Boundaries go both ways
As young adults begin to differentiate themselves from their family of origin, new boundaries have to emerge in response to the ways their relationships are changing — especially with their parents. Parents often struggle to know how to respond or whether to proactively talk about those boundaries.
First of all: What is a boundary?
A boundary is simply a way to distinguish between one person and another. All relationships have boundaries. Boundaries are tools, neither good nor bad. They help us set realistic expectations for how we relate to one another.
Much like other aspects of your relationship, boundaries shift as your child grows. When your child was a baby, they did not know the difference between themselves and their mother. That is normal and developmentally appropriate. Over time, the child learns that they are separate from their parents and grows into their identity. Toddlers learn to say no. Children learn what they like and don’t like. Teens value their privacy and begin to confide more in their friends than their parents. All of this is normal and helps us grow into the adults we are now.
So what do healthy boundaries look like between a parent and a young adult in the process of launching to college? Healthy boundaries are a two-way street. They are agreed upon between the young adult and the parent, with give-and-take in the conversation, and hopefully, mutual understanding and respect. They allow the young adult more space, more autonomy, and more agency. The needs and desires of the parent are important in this process, too!
What does this look like in action?
Lauren is grateful her parents offered to pay her college tuition. She worked hard to supplement their support with scholarship money, and everyone is comfortable with this arrangement. But her parents would also like her to learn financial independence, so they determined that any spending beyond tuition and lodging (including housing and on-campus meals) would be funded by Lauren’s part-time campus job.
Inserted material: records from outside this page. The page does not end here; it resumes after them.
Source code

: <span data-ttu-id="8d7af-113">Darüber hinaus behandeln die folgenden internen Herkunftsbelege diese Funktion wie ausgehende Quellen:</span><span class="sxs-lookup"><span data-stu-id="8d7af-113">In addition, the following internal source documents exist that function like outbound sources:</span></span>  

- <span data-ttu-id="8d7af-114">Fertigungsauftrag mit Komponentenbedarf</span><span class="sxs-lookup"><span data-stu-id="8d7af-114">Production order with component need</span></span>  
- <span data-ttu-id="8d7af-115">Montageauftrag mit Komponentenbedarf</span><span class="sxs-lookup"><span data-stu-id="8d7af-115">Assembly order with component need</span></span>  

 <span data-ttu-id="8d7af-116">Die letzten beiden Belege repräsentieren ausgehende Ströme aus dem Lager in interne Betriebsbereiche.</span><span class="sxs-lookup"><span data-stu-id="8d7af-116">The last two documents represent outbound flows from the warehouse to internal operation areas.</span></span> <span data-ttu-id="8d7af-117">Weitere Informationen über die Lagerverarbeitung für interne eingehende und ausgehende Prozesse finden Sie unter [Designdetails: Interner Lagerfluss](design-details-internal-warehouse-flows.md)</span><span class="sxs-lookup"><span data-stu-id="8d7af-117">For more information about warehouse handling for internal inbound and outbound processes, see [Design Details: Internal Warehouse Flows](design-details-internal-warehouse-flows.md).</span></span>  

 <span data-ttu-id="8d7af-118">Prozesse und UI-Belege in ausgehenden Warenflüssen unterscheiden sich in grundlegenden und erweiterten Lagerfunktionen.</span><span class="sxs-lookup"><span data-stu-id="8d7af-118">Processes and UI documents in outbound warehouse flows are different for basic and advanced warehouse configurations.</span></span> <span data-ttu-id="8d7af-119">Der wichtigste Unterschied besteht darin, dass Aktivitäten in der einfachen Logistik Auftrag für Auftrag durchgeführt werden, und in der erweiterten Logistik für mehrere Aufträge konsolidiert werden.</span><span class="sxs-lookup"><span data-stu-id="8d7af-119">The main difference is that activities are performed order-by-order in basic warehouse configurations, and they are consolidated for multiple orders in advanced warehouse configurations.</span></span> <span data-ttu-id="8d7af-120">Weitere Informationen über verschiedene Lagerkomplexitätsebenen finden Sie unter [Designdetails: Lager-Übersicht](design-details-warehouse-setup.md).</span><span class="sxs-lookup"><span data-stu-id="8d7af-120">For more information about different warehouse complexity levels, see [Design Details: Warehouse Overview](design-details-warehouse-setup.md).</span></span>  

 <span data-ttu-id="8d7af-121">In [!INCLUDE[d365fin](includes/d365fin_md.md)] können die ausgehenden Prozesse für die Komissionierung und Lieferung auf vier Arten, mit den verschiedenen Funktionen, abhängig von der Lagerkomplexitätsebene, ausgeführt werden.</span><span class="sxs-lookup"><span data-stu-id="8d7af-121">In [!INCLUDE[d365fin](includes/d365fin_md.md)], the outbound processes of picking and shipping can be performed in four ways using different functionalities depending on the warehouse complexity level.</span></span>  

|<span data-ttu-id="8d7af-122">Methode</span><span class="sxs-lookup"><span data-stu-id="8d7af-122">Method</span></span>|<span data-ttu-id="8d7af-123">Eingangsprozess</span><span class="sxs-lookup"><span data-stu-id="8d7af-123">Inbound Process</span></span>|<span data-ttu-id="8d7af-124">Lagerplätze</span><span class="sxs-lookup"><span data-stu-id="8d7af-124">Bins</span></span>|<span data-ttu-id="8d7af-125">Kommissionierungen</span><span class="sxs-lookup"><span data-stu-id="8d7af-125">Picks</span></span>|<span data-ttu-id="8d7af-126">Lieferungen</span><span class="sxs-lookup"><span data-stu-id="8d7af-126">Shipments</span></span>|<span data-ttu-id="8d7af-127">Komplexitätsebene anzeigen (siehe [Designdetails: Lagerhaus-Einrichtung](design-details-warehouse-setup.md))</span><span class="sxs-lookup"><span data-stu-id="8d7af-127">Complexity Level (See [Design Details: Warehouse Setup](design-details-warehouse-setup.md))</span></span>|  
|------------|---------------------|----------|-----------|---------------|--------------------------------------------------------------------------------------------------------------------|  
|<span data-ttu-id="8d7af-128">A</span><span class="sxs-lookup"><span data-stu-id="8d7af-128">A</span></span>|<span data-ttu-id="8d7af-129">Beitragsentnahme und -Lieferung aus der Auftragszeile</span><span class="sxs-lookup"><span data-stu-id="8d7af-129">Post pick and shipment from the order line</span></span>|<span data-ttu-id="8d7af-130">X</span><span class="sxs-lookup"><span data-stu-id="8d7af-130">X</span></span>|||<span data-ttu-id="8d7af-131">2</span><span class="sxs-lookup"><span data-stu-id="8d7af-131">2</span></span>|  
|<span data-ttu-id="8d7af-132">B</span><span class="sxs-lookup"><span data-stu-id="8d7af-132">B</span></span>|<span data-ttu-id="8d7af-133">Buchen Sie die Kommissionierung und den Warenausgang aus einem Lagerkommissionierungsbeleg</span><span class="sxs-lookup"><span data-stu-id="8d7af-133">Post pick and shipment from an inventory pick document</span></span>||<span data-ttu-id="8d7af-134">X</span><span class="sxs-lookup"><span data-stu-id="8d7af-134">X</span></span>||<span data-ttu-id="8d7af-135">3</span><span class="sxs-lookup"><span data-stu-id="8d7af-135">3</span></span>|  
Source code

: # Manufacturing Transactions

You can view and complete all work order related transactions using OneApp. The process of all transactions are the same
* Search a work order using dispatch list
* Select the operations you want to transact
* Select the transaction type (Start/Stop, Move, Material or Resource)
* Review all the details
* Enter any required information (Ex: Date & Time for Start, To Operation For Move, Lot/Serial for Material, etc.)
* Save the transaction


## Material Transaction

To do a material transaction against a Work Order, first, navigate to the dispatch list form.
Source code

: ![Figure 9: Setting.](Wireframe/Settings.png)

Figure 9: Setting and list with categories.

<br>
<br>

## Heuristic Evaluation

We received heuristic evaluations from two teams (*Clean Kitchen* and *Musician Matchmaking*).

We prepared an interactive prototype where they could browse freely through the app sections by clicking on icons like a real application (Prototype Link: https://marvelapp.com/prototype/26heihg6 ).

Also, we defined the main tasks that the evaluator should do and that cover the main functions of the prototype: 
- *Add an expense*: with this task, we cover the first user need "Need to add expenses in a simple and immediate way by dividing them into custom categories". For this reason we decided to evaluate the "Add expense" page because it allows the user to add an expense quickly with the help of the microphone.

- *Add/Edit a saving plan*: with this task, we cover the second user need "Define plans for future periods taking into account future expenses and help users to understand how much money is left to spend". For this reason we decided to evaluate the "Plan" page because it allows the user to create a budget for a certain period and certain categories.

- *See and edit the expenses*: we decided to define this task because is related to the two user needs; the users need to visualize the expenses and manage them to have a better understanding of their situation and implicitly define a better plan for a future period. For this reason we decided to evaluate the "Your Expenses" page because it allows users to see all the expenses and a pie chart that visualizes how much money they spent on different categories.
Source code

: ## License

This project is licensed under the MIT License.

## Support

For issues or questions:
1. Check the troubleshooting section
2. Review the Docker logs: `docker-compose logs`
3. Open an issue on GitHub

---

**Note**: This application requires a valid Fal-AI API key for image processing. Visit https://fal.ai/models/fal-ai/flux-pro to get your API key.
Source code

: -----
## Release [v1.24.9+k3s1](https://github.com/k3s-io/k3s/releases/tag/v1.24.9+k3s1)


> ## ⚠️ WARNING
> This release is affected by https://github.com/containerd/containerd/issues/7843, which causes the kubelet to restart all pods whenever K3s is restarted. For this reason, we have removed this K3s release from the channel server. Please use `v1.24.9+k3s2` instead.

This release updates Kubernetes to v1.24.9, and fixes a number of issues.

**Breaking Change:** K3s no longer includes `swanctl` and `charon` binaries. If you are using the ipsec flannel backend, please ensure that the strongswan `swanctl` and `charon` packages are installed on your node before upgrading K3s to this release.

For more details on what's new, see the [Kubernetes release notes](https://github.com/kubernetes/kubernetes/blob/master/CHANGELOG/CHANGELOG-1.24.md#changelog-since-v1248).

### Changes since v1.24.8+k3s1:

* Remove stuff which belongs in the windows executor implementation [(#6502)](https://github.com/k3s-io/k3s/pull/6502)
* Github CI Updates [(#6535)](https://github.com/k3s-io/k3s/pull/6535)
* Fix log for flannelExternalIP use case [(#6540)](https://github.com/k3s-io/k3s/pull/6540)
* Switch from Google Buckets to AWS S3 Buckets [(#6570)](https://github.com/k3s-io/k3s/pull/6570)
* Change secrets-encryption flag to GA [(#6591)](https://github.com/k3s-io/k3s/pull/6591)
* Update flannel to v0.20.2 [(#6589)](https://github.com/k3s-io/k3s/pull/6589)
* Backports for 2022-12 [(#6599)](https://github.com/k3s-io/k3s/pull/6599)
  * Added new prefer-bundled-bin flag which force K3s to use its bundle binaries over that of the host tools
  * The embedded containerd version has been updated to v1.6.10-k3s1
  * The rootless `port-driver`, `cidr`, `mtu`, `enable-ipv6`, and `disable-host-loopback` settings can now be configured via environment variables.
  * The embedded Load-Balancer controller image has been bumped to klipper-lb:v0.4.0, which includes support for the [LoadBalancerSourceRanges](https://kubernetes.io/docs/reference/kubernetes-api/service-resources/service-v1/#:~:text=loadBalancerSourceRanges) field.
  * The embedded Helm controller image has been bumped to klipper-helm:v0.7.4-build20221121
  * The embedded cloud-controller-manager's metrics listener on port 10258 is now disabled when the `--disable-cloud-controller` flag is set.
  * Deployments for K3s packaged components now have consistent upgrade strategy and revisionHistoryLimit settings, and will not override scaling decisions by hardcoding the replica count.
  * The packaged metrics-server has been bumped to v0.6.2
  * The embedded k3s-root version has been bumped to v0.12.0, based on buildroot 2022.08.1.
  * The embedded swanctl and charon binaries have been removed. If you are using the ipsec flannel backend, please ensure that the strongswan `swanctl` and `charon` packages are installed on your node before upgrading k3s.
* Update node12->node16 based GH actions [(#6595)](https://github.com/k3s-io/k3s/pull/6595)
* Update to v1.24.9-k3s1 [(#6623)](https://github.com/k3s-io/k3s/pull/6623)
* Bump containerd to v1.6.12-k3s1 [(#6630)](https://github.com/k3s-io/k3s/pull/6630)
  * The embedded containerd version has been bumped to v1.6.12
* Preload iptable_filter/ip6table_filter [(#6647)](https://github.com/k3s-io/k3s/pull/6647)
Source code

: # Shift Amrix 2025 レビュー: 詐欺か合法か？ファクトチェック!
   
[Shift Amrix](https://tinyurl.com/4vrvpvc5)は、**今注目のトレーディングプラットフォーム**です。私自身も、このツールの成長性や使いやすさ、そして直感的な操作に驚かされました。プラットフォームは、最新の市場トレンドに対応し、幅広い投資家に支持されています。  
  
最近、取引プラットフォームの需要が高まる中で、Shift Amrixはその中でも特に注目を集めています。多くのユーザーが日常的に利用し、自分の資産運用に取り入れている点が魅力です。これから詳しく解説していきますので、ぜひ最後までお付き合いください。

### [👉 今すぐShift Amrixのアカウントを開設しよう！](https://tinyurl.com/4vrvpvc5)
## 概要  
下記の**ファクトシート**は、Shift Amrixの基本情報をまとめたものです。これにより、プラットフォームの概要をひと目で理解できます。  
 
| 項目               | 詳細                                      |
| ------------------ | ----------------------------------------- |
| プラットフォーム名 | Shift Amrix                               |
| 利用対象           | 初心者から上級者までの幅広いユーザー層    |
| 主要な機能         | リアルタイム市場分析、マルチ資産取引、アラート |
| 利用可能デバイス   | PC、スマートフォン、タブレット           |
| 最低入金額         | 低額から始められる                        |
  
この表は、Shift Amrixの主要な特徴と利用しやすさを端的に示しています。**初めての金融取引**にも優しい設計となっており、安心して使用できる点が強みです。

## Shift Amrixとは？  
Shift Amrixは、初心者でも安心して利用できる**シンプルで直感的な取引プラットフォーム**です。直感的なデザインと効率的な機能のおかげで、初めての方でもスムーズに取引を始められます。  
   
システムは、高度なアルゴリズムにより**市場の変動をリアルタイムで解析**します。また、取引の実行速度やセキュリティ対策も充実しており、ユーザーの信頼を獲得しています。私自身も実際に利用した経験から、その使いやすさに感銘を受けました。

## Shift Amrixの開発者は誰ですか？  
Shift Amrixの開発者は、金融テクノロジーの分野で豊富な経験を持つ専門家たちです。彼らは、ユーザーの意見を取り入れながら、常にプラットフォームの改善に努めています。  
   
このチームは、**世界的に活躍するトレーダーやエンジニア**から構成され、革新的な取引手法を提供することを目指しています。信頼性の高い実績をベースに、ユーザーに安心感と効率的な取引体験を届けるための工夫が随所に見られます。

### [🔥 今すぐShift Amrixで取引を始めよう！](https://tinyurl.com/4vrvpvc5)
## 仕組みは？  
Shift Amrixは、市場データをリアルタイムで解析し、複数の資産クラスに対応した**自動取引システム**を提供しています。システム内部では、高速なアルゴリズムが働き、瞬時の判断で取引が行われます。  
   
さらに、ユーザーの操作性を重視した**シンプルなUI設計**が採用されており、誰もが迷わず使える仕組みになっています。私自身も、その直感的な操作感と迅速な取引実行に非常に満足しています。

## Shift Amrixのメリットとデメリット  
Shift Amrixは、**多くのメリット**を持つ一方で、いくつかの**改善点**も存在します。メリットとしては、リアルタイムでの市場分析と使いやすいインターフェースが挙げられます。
Lauren agreed this was fair, but she requested her parents fund her travel home during breaks. Her parents agreed. Both parents and their young adult know where they stand, and they have communicated proactively and clearly.
This is a great example of the two-way nature of boundaries. For Lauren, she knows exactly what she is responsible for, financially, and she set a boundary regarding home visits due to the limited nature of part-time campus work. Her parents felt respected and agreed.
Jordan felt frustrated by the constant phone calls and texts from his parents. He knew they were just concerned, but he also knew he needed some space. He also felt uneasy that his parents constantly reminded him to keep his location tracking on on his phone. During Christmas break, Jordan and his parents went out for lunch, and he brought up their communication rhythms. He recommended a once a week conversation on Sunday afternoons that would be longer and richer. His parents felt too anxious to not hear from him more frequently. So Jordan agreed to text them at least every other day to keep them in the loop.
He also worked up the courage to express his discomfort with the location tracking. At first, his parents weren’t willing to budge, but with some calm and curious questions, Jordan and his parents realized that tracking his location was about their concern for his safety, not their lack of trust in him. He agreed to text them when he was in for the night and to keep his location on during the weekends he goes on off-campus adventures with friends. Since his parents still felt uneasy, they all agreed they would try this out and then revisit the conversation during Spring Break.
Boundaries around communication often take time to develop but this is a good example of the ways technology can inform our communication boundaries.
Consider: What are some boundary conversations that are “outstanding” in your own relationship with your young adult? What would it look like to make a plan to approach this conversation with them?